_Supplied records_

**********

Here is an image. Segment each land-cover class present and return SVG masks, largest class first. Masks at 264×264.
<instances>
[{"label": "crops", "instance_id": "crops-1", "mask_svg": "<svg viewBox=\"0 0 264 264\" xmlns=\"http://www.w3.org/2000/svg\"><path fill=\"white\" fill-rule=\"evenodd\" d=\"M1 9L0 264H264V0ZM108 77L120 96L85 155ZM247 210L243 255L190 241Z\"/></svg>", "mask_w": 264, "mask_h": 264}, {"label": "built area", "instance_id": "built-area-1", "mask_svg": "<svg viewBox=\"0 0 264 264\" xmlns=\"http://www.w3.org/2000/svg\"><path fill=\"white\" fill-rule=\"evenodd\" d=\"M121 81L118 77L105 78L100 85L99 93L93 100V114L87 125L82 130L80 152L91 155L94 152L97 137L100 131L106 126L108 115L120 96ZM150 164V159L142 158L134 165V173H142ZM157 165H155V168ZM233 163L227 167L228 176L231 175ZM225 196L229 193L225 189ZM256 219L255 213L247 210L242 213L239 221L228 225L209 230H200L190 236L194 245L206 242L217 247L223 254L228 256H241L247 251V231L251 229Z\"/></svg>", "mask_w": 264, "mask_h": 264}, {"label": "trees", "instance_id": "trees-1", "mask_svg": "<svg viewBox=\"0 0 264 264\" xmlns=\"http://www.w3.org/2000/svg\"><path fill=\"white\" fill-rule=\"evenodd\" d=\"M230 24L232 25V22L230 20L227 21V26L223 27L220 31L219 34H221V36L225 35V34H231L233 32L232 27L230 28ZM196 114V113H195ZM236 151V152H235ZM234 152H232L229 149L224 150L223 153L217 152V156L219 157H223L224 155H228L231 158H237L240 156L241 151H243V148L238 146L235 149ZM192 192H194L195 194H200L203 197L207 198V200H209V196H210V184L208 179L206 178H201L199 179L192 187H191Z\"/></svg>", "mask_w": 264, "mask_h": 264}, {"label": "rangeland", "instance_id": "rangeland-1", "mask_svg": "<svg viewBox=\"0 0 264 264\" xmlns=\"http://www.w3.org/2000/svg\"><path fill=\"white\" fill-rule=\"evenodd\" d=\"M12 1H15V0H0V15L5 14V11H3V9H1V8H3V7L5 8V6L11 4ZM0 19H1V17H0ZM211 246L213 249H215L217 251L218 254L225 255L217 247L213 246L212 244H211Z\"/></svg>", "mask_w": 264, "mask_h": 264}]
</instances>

**********

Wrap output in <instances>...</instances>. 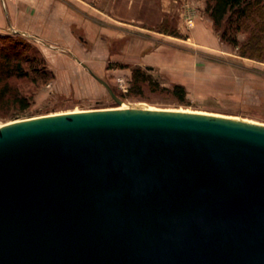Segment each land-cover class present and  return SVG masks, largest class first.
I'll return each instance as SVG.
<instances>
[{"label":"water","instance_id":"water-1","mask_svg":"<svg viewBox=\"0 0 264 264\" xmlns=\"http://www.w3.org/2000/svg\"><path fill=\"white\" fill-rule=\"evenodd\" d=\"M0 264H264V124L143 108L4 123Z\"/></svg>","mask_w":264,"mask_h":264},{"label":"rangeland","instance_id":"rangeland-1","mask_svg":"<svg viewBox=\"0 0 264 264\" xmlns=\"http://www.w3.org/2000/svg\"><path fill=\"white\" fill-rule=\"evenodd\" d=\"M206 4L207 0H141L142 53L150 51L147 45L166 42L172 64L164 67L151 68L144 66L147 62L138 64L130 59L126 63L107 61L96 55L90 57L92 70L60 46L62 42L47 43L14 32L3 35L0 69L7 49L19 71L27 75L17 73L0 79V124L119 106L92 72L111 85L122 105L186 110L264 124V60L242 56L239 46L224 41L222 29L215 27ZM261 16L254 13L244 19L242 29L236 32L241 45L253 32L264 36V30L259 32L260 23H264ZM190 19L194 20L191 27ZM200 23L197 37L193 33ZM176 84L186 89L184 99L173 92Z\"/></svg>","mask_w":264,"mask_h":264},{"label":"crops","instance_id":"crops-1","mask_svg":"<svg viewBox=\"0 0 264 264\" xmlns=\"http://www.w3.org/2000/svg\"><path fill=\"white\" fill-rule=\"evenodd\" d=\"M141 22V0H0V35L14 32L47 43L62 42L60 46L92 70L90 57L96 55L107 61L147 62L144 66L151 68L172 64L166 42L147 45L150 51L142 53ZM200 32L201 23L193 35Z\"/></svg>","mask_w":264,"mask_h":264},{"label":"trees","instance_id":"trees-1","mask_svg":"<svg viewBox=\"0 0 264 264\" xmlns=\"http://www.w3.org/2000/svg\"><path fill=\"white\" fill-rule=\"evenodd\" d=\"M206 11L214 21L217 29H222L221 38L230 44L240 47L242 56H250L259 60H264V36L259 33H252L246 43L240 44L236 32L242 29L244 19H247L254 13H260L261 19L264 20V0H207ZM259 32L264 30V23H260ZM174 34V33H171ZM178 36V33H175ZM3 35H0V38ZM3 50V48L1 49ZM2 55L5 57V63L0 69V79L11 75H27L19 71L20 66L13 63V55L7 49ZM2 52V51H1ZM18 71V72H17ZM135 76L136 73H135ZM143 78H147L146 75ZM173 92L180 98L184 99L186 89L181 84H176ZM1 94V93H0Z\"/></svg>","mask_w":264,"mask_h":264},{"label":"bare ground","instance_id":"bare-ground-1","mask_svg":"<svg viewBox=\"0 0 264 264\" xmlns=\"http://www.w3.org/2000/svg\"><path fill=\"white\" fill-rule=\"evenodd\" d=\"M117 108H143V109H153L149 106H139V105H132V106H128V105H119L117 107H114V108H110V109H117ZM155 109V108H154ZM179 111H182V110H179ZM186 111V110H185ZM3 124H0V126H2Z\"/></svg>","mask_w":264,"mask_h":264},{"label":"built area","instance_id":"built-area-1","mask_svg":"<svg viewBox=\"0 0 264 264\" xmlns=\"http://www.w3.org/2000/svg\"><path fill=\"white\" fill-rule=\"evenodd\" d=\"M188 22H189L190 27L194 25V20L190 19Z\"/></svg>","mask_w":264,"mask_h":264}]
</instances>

**********

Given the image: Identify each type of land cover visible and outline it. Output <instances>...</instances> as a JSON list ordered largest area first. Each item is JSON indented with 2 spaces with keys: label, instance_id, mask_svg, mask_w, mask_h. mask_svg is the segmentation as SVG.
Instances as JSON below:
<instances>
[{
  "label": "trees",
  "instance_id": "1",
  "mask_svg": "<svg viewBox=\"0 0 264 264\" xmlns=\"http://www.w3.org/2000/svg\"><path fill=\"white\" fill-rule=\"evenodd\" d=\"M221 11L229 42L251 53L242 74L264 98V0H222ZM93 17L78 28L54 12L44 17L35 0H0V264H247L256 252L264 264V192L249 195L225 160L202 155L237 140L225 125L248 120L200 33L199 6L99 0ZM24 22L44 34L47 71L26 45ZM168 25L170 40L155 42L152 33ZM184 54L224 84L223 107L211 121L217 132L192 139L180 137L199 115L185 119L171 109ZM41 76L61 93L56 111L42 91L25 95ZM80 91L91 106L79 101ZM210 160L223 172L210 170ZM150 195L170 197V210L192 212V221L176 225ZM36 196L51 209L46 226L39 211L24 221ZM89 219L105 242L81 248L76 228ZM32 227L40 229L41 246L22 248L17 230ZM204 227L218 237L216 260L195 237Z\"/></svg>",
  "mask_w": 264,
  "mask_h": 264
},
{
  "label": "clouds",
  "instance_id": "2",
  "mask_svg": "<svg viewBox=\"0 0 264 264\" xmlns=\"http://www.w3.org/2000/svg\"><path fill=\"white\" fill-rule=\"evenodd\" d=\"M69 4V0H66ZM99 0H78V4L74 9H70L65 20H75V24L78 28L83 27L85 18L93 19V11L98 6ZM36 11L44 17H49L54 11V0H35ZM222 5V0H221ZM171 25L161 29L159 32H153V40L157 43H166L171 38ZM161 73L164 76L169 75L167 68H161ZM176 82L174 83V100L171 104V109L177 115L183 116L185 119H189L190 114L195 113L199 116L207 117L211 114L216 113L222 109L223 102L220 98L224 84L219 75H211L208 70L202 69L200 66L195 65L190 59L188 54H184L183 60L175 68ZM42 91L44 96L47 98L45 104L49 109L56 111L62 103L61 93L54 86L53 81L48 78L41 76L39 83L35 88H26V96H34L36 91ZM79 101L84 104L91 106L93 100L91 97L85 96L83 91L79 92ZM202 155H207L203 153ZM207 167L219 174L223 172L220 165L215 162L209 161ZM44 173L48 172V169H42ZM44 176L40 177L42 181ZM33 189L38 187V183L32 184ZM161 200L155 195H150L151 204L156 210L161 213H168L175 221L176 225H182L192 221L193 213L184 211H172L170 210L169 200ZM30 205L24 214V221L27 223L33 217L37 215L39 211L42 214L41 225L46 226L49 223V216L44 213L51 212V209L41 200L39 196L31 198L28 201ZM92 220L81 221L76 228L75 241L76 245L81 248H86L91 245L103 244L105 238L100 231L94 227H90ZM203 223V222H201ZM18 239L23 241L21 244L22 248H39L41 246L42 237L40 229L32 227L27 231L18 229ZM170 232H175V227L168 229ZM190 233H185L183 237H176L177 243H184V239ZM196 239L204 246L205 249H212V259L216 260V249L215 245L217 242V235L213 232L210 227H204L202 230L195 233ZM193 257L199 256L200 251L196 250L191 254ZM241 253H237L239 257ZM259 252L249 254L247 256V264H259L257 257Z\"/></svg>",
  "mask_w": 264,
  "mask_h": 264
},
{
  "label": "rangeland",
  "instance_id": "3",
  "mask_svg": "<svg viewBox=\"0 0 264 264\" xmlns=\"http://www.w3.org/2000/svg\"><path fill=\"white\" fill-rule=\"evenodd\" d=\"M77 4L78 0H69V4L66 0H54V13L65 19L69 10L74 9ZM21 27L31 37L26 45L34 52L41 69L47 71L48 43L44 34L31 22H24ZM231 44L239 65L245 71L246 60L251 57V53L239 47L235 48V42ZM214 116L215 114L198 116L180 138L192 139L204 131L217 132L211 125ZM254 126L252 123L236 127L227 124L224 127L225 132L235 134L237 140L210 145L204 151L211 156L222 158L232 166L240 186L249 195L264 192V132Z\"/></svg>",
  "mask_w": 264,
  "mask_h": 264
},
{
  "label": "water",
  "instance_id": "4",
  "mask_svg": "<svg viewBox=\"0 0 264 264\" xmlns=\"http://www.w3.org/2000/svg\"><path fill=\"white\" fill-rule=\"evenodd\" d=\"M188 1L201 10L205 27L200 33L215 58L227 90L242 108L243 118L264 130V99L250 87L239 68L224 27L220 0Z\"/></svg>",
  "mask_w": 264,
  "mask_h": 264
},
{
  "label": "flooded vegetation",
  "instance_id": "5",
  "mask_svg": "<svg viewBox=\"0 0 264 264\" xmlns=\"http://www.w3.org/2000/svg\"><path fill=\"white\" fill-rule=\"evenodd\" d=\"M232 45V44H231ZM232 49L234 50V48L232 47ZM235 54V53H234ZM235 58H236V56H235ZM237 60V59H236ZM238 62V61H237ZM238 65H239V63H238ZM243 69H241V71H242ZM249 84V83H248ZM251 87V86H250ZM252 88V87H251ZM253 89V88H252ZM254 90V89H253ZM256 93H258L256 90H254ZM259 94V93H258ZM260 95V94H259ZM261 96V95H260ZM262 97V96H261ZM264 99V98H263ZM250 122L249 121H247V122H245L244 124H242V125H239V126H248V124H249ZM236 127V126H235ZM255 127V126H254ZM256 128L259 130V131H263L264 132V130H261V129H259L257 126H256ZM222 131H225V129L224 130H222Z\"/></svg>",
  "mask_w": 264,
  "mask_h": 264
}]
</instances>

**********

_Exercise brief_
Which of the lines above contain the word "image"? Copy each of them in full.

_Task output_
Here is an image. Segment each land-cover class present and return SVG masks, largest class first. Masks at 264×264.
Given the image: Identify each type of land cover visible and outline it. Output <instances>...</instances> as a JSON list ordered largest area first. Each item is JSON indented with 2 spaces with keys: label, instance_id, mask_svg, mask_w, mask_h. mask_svg is the segmentation as SVG.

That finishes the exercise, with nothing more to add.